START PAGE TEXT
FDA to Collaborate with Pharma Companies on New TB Initiative

tuberculosisOn Thursday, the U.S. Food and Drug Administration unveiled a new initiative to accelerate the development of cocktail drugs to treat tuberculosis (TB). A number of pharmaceutical companies will collaborate with FDA scientists to test new TB combination therapies and identify promising candidates. The program, called Critical Path to TB Drug Regimens (CPTR), could significantly cut down the time it takes for new tuberculosis treatments to come to market.

CPTR was developed by the Global Alliance for TB Drug Development, the Critical Path Institute, and the Bill & Melinda Gates Foundation. The alliance is similar to initiatives in the 1990s that helped bring AIDS therapies to the public. Companies involved in the initiative include Johnson & Johnson, Sanofi-Aventis, Pfizer, Novartis, and Sequella. It usually takes about 24 years for a new TB therapy to gain regulatory approval. The new initiative could potentially reduce that time to six years. The current treatment standard for TB is over 50 years old, and must be taken for six months.

Tuberculosis is one of the most widespread global killers. The World Health Organization announced this week that approximately 150,000 people worldwide died of drug-resistant TB in 2008. The WHO estimates that one-third of the world’s population is infected with the bacilli that cause TB, although most people do not experience symptoms. One in ten people will become sick with active TB. Companies working to diagnose TB include Chembio Diagnostics, which develops rapid tests for the early detection of infectious diseases such as TB. Intercell is working on a novel TB vaccine. Immtech International is developing a new class of oral drugs to treat TB and other bacterial infections.
END PAGE TEXT
START ENTRIES SHOWN
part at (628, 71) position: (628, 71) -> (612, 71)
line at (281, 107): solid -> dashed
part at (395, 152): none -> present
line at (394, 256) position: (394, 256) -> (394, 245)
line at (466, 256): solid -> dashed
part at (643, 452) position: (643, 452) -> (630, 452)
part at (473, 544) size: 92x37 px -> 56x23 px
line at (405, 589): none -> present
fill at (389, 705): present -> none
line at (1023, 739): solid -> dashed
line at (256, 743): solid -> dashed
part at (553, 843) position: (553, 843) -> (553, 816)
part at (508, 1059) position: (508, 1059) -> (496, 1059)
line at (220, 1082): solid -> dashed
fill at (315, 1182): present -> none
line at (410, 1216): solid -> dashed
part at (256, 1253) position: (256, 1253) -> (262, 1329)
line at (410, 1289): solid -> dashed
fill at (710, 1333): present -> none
END ENTRIES SHOWN
CHECK YOUR UNDERSTANDING
[A] Copy a section of the TB drug article word for word, beginning at the words "Tuberculosis is one of" and stopping after "other bacterial infections.".
[B] According to the TB drug article, how long does it usually take for a new TB therapy to gain regulatory approval?

ANSWER SET
[A]
Tuberculosis is one of the most widespread global killers. The World Health Organization announced this week that approximately 150,000 people worldwide died of drug-resistant TB in 2008. The WHO estimates that one-third of the world’s population is infected with the bacilli that cause TB, although most people do not experience symptoms. One in ten people will become sick with active TB. Companies working to diagnose TB include Chembio Diagnostics, which develops rapid tests for the early detection of infectious diseases such as TB. Intercell is working on a novel TB vaccine. Immtech International is developing a new class of oral drugs to treat TB and other bacterial infections.

[B] About 24 years.